Requirement
Rewrite the text of all the entries below with "blackwild.de" renamed to "blackwild.com" everywhere, changing nothing else, and leave the pictures out.

─── Data under study ───

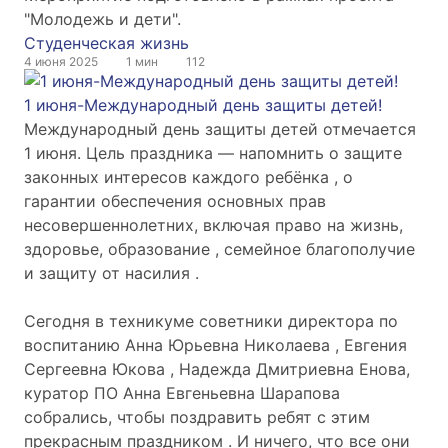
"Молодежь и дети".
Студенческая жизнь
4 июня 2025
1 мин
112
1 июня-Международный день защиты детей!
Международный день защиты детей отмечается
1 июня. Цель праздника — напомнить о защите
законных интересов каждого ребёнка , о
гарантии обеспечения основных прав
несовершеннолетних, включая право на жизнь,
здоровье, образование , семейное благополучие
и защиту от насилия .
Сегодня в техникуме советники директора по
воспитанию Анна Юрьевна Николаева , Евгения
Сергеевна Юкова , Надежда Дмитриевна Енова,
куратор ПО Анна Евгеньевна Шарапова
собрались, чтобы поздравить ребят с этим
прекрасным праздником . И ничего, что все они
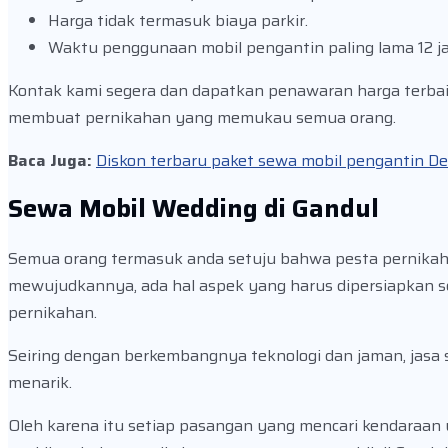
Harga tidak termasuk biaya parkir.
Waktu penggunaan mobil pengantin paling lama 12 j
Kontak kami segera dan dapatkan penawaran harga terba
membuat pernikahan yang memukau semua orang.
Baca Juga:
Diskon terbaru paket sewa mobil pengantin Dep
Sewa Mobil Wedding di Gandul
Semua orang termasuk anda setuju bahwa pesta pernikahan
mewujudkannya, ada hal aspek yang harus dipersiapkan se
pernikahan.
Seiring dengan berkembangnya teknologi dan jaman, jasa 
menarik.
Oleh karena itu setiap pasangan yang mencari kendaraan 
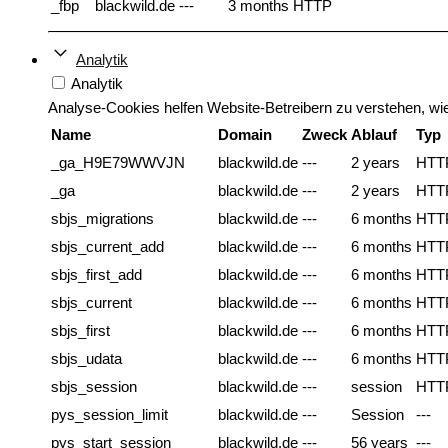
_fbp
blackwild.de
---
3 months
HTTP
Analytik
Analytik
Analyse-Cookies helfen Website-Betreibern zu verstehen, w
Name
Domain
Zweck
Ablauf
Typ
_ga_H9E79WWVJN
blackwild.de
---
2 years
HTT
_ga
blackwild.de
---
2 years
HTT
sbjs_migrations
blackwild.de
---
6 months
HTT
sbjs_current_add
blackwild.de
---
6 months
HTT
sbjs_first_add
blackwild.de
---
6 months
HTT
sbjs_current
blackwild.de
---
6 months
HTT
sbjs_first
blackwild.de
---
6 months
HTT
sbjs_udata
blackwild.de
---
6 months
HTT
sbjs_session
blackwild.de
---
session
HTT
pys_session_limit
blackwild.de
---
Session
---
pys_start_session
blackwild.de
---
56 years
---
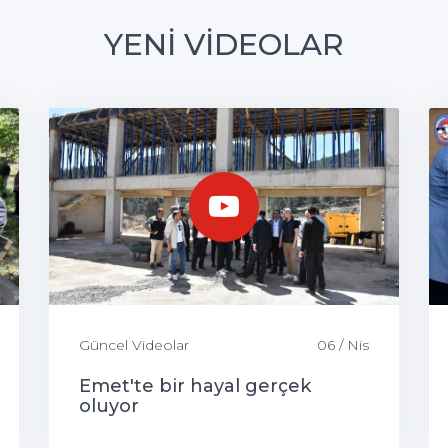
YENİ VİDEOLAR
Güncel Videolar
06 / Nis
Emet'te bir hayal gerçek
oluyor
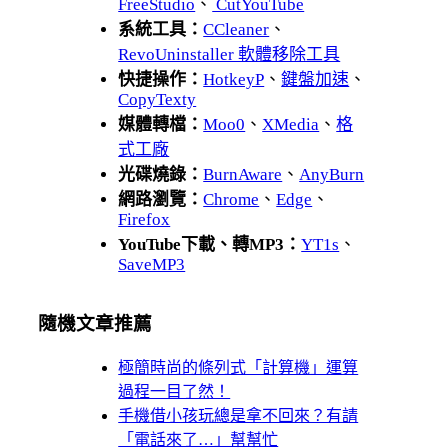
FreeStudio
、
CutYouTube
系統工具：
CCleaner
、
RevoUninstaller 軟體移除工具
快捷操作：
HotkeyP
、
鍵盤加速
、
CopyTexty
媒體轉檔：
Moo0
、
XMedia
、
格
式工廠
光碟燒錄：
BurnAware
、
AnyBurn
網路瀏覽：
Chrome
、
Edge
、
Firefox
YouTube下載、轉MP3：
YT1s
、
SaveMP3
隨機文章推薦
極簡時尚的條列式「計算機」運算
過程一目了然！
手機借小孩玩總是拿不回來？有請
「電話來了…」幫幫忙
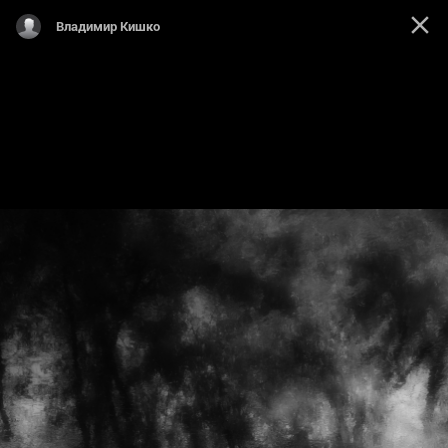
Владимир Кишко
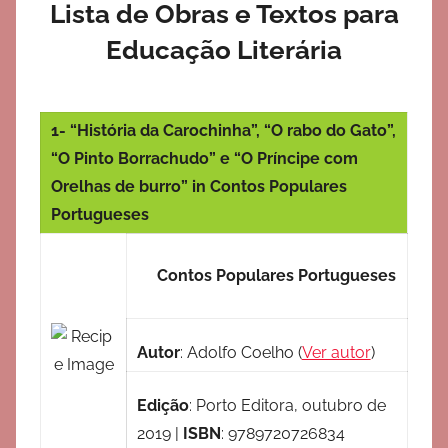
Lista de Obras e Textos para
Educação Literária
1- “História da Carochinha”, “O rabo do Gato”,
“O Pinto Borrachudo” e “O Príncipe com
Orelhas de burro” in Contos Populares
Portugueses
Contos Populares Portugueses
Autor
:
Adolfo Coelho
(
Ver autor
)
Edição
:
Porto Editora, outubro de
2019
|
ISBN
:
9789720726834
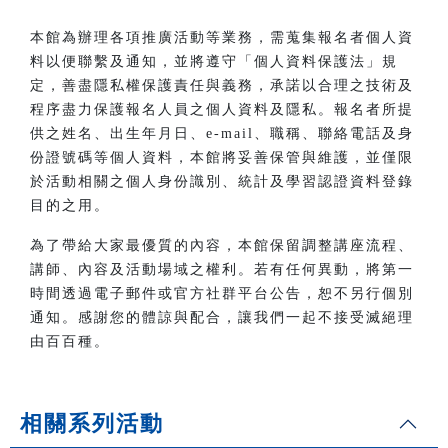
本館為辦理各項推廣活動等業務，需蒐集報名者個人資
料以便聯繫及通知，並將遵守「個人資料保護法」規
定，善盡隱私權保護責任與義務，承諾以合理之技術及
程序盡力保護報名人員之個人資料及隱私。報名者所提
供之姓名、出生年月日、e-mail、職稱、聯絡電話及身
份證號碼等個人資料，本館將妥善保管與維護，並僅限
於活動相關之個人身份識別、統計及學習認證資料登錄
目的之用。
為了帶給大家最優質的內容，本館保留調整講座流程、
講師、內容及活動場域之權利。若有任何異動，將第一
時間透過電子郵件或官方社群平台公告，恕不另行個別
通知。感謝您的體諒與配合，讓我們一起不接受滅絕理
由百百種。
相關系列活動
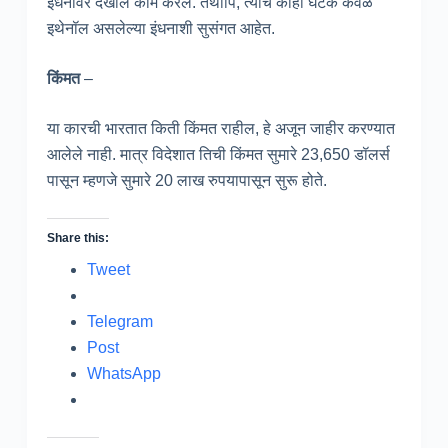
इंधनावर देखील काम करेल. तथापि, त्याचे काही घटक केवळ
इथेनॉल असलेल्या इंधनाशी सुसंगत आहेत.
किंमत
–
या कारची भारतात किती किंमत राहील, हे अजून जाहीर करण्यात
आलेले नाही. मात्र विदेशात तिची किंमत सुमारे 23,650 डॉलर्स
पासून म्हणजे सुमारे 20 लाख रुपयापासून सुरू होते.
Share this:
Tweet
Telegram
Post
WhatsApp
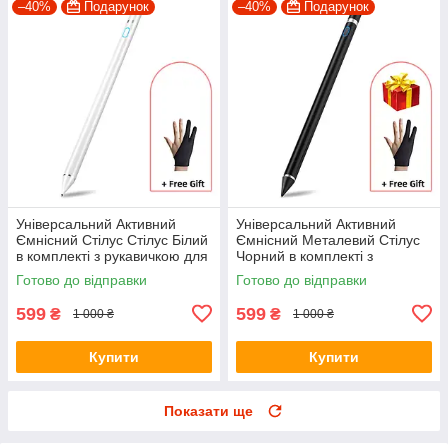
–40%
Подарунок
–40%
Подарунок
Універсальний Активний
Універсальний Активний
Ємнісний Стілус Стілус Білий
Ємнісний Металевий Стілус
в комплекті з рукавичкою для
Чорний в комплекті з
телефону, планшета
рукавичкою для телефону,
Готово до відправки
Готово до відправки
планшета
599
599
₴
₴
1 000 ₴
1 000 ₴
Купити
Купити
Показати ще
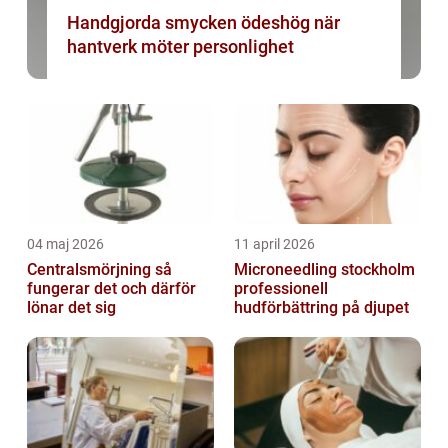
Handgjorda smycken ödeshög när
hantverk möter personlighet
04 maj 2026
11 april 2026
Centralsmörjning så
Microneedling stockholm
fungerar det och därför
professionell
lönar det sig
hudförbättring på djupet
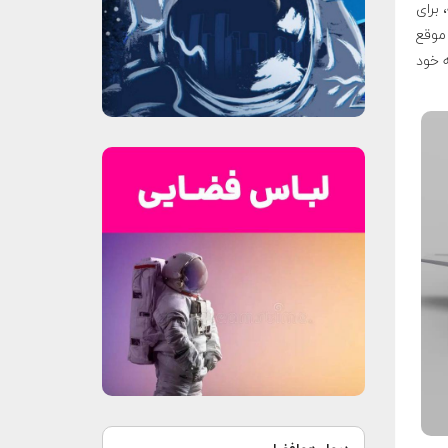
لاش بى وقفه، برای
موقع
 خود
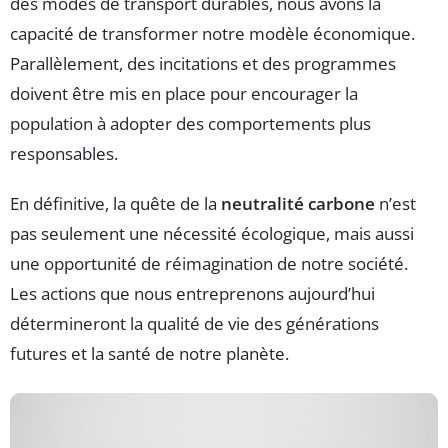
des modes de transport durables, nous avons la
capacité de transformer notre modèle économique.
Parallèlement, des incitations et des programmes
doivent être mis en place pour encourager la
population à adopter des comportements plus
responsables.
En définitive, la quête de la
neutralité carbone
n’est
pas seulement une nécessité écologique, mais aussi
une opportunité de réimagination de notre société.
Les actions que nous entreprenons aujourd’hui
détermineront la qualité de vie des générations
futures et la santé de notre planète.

───

Task solution
"Молодежь и дети".
Студенческая жизнь
4 июня 2025
1 мин
112
1 июня-Международный день защиты детей!
Международный день защиты детей отмечается
1 июня. Цель праздника — напомнить о защите
законных интересов каждого ребёнка , о
гарантии обеспечения основных прав
несовершеннолетних, включая право на жизнь,
здоровье, образование , семейное благополучие
и защиту от насилия .
Сегодня в техникуме советники директора по
воспитанию Анна Юрьевна Николаева , Евгения
Сергеевна Юкова , Надежда Дмитриевна Енова,
куратор ПО Анна Евгеньевна Шарапова
собрались, чтобы поздравить ребят с этим
прекрасным праздником . И ничего, что все они
Harga tidak termasuk biaya parkir.
Waktu penggunaan mobil pengantin paling lama 12 j
Kontak kami segera dan dapatkan penawaran harga terba
membuat pernikahan yang memukau semua orang.
Baca Juga:
Diskon terbaru paket sewa mobil pengantin Dep
Sewa Mobil Wedding di Gandul
Semua orang termasuk anda setuju bahwa pesta pernikahan
mewujudkannya, ada hal aspek yang harus dipersiapkan se
pernikahan.
Seiring dengan berkembangnya teknologi dan jaman, jasa 
menarik.
Oleh karena itu setiap pasangan yang mencari kendaraan 
_fbp
blackwild.com
---
3 months
HTTP
Analytik
Analytik
Analyse-Cookies helfen Website-Betreibern zu verstehen, w
Name
Domain
Zweck
Ablauf
Typ
_ga_H9E79WWVJN
blackwild.com
---
2 years
HTT
_ga
blackwild.com
---
2 years
HTT
sbjs_migrations
blackwild.com
---
6 months
HTT
sbjs_current_add
blackwild.com
---
6 months
HTT
sbjs_first_add
blackwild.com
---
6 months
HTT
sbjs_current
blackwild.com
---
6 months
HTT
sbjs_first
blackwild.com
---
6 months
HTT
sbjs_udata
blackwild.com
---
6 months
HTT
sbjs_session
blackwild.com
---
session
HTT
pys_session_limit
blackwild.com
---
Session
---
pys_start_session
blackwild.com
---
56 years
---
YENİ VİDEOLAR
Güncel Videolar
06 / Nis
Emet'te bir hayal gerçek
oluyor
FreeStudio
、
CutYouTube
系統工具：
CCleaner
、
RevoUninstaller 軟體移除工具
快捷操作：
HotkeyP
、
鍵盤加速
、
CopyTexty
媒體轉檔：
Moo0
、
XMedia
、
格
式工廠
光碟燒錄：
BurnAware
、
AnyBurn
網路瀏覽：
Chrome
、
Edge
、
Firefox
YouTube下載、轉MP3：
YT1s
、
SaveMP3
隨機文章推薦
極簡時尚的條列式「計算機」運算
過程一目了然！
手機借小孩玩總是拿不回來？有請
「電話來了…」幫幫忙
Владимир Кишко
Lista de Obras e Textos para
Educação Literária
1- “História da Carochinha”, “O rabo do Gato”,
“O Pinto Borrachudo” e “O Príncipe com
Orelhas de burro” in Contos Populares
Portugueses
Contos Populares Portugueses
Autor
:
Adolfo Coelho
(
Ver autor
)
Edição
:
Porto Editora, outubro de
2019
|
ISBN
:
9789720726834
本館為辦理各項推廣活動等業務，需蒐集報名者個人資
料以便聯繫及通知，並將遵守「個人資料保護法」規
定，善盡隱私權保護責任與義務，承諾以合理之技術及
程序盡力保護報名人員之個人資料及隱私。報名者所提
供之姓名、出生年月日、e-mail、職稱、聯絡電話及身
份證號碼等個人資料，本館將妥善保管與維護，並僅限
於活動相關之個人身份識別、統計及學習認證資料登錄
目的之用。
為了帶給大家最優質的內容，本館保留調整講座流程、
講師、內容及活動場域之權利。若有任何異動，將第一
時間透過電子郵件或官方社群平台公告，恕不另行個別
通知。感謝您的體諒與配合，讓我們一起不接受滅絕理
由百百種。
相關系列活動
इंधनावर देखील काम करेल. तथापि, त्याचे काही घटक केवळ
इथेनॉल असलेल्या इंधनाशी सुसंगत आहेत.
किंमत
–
या कारची भारतात किती किंमत राहील, हे अजून जाहीर करण्यात
आलेले नाही. मात्र विदेशात तिची किंमत सुमारे 23,650 डॉलर्स
पासून म्हणजे सुमारे 20 लाख रुपयापासून सुरू होते.
Share this:
Tweet
Telegram
Post
WhatsApp
–40%
Подарунок
–40%
Подарунок
Універсальний Активний
Універсальний Активний
Ємнісний Стілус Стілус Білий
Ємнісний Металевий Стілус
в комплекті з рукавичкою для
Чорний в комплекті з
телефону, планшета
рукавичкою для телефону,
Готово до відправки
Готово до відправки
планшета
599
599
₴
₴
1 000 ₴
1 000 ₴
Купити
Купити
Показати ще
Handgjorda smycken ödeshög när
hantverk möter personlighet
04 maj 2026
11 april 2026
Centralsmörjning så
Microneedling stockholm
fungerar det och därför
professionell
lönar det sig
hudförbättring på djupet
لاش بى وقفه، برای
موقع
 خود
des modes de transport durables, nous avons la
capacité de transformer notre modèle économique.
Parallèlement, des incitations et des programmes
doivent être mis en place pour encourager la
population à adopter des comportements plus
responsables.
En définitive, la quête de la
neutralité carbone
n’est
pas seulement une nécessité écologique, mais aussi
une opportunité de réimagination de notre société.
Les actions que nous entreprenons aujourd’hui
détermineront la qualité de vie des générations
futures et la santé de notre planète.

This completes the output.